- **Instructions to follow**
Whenever a line below holds the word "serous", count it; please give only the final number.
···
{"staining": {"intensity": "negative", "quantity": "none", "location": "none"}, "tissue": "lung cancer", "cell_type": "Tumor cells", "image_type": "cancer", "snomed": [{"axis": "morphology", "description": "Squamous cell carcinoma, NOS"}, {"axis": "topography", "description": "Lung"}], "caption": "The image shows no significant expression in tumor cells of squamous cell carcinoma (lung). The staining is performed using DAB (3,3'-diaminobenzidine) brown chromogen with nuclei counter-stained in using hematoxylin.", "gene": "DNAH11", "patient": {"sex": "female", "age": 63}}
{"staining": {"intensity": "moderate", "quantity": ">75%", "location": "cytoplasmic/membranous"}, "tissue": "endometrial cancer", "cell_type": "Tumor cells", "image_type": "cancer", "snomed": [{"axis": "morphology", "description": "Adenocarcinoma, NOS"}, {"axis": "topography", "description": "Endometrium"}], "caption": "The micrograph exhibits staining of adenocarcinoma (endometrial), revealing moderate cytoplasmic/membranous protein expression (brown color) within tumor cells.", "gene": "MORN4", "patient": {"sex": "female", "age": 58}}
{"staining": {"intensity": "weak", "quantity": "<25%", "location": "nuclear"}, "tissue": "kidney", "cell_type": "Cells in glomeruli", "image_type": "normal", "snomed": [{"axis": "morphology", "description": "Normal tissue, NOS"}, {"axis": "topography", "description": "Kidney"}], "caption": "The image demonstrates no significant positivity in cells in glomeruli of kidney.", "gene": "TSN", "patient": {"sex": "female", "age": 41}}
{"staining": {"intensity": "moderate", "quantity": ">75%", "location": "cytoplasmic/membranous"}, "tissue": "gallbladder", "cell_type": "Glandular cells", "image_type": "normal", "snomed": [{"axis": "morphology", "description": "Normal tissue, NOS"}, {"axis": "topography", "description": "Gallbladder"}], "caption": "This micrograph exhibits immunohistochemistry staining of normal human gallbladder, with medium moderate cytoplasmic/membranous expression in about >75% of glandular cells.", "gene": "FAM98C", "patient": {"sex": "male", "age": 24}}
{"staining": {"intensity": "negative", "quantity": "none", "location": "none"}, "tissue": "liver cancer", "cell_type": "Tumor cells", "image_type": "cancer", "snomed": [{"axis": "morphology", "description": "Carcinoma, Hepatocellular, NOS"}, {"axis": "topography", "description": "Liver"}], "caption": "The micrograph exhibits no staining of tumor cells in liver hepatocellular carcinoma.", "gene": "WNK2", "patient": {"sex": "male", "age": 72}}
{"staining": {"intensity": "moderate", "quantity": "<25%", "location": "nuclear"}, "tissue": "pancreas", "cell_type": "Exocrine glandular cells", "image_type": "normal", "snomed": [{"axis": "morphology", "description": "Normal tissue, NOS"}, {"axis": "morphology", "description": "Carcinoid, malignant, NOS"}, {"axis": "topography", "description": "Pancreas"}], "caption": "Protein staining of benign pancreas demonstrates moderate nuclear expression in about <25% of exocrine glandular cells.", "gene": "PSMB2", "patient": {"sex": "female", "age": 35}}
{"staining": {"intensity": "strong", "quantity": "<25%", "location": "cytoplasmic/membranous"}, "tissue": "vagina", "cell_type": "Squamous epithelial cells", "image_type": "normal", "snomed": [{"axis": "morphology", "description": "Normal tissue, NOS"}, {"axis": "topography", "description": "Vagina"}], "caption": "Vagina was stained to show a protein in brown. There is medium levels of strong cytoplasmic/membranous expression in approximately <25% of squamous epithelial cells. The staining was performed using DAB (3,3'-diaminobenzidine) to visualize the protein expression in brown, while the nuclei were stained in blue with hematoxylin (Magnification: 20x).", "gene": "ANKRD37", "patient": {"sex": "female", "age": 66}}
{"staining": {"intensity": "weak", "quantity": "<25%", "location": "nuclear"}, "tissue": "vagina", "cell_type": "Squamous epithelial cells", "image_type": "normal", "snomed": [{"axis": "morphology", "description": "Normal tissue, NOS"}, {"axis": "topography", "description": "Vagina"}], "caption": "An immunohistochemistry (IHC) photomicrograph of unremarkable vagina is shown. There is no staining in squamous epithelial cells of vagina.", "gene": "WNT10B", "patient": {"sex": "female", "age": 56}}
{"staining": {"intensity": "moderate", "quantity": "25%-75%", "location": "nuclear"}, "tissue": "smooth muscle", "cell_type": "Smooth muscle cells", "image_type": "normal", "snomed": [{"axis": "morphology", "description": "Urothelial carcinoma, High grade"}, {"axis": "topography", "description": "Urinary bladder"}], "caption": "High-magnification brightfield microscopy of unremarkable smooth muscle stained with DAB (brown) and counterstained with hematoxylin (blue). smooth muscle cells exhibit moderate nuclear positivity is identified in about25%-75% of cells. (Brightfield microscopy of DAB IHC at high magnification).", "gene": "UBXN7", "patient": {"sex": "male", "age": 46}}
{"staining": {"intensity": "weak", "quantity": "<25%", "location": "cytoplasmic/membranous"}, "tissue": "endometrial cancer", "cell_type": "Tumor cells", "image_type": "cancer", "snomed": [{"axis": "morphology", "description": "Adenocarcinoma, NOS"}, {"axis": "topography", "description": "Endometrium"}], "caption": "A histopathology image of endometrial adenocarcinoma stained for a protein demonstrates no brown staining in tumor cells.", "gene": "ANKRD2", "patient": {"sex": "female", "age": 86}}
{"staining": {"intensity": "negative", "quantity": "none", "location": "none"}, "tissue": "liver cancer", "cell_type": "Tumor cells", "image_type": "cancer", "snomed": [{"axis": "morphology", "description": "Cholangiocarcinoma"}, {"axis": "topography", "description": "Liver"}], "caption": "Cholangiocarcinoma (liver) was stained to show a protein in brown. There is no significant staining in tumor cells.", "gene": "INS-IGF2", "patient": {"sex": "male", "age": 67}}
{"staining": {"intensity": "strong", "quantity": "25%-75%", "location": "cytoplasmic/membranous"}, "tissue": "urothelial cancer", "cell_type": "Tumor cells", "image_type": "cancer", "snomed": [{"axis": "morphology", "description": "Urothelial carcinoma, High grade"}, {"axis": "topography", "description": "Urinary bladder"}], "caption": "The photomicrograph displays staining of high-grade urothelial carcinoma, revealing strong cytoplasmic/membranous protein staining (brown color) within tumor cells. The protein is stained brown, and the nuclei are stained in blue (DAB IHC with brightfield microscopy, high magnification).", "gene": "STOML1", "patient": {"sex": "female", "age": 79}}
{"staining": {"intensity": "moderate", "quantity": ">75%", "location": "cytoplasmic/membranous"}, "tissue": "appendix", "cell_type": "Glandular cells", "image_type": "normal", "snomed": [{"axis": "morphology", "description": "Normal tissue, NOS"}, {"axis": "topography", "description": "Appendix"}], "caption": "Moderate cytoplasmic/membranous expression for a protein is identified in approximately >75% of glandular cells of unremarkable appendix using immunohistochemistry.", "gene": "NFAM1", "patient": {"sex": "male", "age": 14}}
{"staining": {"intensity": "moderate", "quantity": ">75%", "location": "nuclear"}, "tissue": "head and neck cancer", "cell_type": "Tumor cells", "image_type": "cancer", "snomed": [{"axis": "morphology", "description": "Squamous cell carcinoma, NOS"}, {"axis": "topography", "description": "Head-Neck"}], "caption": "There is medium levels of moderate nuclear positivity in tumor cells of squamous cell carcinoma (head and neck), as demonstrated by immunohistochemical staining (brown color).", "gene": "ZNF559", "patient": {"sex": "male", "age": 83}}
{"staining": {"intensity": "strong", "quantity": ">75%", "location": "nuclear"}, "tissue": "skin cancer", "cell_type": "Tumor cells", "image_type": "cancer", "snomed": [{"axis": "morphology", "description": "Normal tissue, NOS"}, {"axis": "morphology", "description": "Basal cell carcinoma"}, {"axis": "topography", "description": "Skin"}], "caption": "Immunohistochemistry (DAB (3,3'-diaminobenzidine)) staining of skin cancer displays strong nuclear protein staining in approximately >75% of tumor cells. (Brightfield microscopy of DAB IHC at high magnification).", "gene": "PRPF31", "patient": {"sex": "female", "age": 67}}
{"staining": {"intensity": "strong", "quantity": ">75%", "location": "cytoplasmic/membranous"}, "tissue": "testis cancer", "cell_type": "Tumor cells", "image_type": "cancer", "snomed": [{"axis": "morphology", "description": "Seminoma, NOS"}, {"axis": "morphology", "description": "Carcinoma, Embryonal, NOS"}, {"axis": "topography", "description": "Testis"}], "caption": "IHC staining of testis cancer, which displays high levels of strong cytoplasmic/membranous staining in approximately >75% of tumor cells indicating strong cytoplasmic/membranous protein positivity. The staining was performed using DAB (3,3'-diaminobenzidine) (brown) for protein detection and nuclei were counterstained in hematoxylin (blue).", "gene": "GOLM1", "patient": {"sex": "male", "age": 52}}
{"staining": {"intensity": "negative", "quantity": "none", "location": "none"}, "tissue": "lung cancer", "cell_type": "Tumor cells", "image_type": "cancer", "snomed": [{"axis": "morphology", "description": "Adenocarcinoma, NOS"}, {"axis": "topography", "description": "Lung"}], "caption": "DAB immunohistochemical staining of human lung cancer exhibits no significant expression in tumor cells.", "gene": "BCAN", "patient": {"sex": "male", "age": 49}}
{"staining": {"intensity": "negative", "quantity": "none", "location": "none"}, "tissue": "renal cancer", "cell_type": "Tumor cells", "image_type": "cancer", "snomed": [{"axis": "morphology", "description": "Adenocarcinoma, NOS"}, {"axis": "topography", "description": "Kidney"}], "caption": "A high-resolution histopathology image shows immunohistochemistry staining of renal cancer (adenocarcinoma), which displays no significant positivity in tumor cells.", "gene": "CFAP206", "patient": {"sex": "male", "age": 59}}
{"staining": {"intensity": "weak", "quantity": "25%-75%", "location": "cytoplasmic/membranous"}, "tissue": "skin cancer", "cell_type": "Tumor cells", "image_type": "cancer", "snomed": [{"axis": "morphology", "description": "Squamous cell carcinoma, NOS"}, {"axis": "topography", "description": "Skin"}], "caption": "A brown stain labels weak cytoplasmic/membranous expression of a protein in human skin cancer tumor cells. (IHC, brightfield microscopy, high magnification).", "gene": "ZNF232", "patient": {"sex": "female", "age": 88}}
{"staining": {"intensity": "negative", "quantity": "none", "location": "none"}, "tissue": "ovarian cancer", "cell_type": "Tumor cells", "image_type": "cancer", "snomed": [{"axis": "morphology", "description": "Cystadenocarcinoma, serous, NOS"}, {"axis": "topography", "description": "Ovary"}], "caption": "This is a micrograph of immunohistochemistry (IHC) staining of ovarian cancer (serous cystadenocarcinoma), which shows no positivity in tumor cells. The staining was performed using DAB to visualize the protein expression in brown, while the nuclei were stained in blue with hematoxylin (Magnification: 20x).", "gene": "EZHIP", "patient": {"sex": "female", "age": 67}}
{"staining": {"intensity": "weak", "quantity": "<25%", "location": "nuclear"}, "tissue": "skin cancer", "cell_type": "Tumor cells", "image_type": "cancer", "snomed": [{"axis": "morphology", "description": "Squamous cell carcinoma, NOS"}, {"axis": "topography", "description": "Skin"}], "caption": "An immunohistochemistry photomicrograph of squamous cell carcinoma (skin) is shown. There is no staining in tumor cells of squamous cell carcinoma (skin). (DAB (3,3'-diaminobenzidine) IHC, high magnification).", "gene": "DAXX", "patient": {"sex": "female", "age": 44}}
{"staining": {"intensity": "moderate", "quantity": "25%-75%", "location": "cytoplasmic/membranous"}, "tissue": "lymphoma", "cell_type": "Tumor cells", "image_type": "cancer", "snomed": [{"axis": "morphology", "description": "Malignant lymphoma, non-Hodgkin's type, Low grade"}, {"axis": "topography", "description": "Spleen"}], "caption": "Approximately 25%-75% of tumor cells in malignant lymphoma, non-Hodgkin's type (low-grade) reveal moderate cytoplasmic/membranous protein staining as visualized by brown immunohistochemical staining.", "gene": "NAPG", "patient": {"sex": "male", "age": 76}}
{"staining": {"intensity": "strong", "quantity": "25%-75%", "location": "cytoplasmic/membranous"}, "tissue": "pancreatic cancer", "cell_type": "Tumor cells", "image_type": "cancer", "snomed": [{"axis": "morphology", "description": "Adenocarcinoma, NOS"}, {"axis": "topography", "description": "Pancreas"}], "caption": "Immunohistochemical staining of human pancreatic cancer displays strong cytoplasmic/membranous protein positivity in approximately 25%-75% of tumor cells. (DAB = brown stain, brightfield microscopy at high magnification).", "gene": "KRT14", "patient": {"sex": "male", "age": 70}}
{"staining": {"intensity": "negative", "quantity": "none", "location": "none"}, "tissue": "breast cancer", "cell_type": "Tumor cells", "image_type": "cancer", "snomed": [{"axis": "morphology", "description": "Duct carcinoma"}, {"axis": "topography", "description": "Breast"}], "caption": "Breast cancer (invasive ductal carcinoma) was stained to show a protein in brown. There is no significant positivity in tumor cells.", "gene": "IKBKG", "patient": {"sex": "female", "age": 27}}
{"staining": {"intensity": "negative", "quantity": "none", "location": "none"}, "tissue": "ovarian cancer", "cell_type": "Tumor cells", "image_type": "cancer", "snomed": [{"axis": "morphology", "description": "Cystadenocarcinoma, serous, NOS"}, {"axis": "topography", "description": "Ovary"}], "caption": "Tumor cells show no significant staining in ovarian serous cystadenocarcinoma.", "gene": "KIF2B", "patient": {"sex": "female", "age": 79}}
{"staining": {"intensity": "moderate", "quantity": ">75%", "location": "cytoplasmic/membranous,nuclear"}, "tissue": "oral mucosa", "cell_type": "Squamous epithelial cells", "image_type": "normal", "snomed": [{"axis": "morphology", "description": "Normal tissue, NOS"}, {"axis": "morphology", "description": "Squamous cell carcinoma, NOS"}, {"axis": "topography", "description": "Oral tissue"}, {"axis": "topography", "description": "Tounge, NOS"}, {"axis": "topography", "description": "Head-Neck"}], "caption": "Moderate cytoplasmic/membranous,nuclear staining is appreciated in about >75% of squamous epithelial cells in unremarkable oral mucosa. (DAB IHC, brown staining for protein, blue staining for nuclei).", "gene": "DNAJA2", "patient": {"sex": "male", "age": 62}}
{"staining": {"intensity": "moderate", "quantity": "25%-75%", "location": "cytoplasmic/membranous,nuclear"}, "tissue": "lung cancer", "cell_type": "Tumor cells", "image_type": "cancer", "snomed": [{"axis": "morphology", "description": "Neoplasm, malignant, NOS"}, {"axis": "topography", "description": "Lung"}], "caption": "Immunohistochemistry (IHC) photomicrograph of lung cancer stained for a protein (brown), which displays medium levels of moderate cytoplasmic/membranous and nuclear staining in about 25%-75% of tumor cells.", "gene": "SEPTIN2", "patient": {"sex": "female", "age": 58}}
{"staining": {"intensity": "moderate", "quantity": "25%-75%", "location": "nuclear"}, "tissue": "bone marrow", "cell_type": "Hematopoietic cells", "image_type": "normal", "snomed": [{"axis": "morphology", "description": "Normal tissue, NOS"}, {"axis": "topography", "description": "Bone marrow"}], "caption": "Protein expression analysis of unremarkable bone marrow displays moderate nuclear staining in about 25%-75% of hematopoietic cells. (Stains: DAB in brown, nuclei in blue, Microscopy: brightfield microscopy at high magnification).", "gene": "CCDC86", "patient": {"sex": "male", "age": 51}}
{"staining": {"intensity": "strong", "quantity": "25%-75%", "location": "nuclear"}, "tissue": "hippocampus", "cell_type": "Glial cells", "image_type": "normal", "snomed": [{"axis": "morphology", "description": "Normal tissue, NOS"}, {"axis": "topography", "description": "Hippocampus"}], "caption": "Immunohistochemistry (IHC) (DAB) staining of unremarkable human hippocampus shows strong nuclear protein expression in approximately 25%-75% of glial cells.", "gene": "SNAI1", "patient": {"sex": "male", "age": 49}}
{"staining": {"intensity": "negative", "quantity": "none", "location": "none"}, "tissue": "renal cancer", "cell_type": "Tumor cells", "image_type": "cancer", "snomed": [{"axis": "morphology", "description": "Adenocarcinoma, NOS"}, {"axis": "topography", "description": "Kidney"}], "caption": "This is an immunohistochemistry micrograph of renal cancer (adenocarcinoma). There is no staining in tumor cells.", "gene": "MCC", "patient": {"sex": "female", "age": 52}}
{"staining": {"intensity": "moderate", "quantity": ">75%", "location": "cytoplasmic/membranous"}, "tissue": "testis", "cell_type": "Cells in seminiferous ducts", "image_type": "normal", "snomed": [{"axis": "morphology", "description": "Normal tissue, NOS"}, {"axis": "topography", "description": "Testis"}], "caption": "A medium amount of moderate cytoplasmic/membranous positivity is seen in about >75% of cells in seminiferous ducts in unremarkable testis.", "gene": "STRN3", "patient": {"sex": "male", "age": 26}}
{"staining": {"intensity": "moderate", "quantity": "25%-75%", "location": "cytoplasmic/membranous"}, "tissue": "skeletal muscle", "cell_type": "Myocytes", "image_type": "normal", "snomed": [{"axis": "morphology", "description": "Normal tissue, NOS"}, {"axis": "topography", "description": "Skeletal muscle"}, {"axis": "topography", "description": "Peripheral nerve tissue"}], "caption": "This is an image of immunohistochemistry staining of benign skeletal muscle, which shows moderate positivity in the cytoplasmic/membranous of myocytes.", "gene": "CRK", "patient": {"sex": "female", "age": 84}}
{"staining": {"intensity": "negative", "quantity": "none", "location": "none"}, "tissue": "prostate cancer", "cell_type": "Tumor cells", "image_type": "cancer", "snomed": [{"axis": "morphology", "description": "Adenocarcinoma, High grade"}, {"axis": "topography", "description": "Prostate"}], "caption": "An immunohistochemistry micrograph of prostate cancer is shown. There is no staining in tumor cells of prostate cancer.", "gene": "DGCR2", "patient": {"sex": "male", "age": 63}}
···
- **Response**
2